Outside the Canvas Experience

In his movie Rosemary’s Baby, Roman Polanski plays a trick on the audience – in one scene, he shows one of the characters obscured by the left side of the doorway. The impact on the audience in the cinema is – in one moment, all the heads shift a little to the right, to get a better view (which they, of course, don’t; more detail in this book).

In his novel (not the movie) Once Upon a Time in Hollywood that deals with Hollywood’s history, one of the characters (Trudi Frazer) is said to have later received an Oscar nomination for the Best Supporting Actress for Quentin Tarantino’s 1999 movie “The Lady in Red”. When I read that, I wondered “How the heck could I have missed that one?” and jumped on Google. What I found was this Reddit thread discussing the topic.

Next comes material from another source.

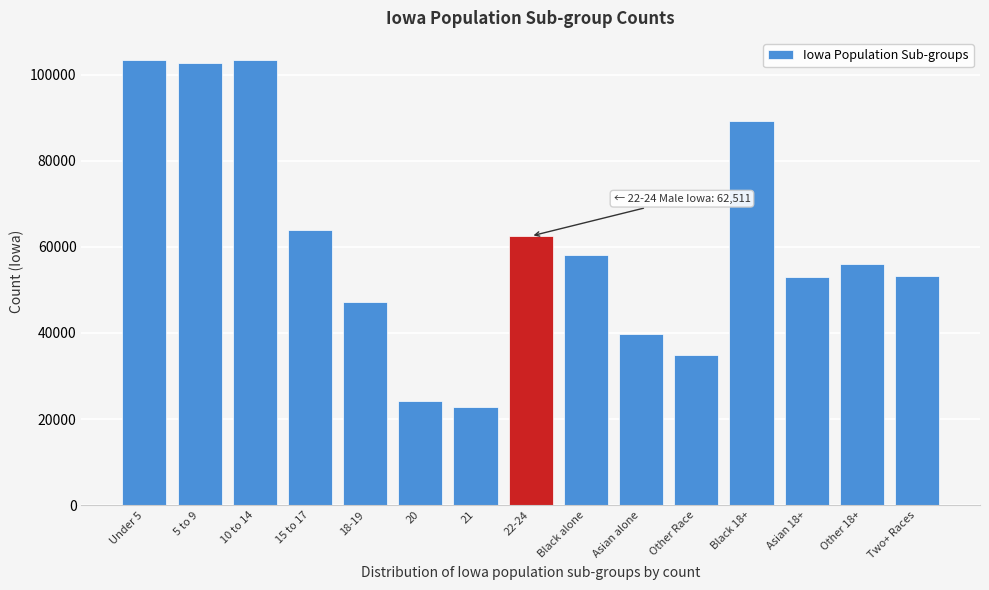

What is the minimum value shown in the chart?

22805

I bet Tarantino knew people reading this would go googling – and discussing.

In his painting “Las Meninas,” Spanish painter Diego Velazquez shows nine characters directly, and two more – the king and the queen of Spain – reflected in the mirror. But where are they really standing? For the reflection to work, they must be standing outside the canvas. Exactly on the spot in the room of the Museo del Prado where you are standing when you’re looking at the painting.

When we create, all our focus is on the canvas we’re working on. But that does not need to be a limitation. A lot can happen outside the canvas.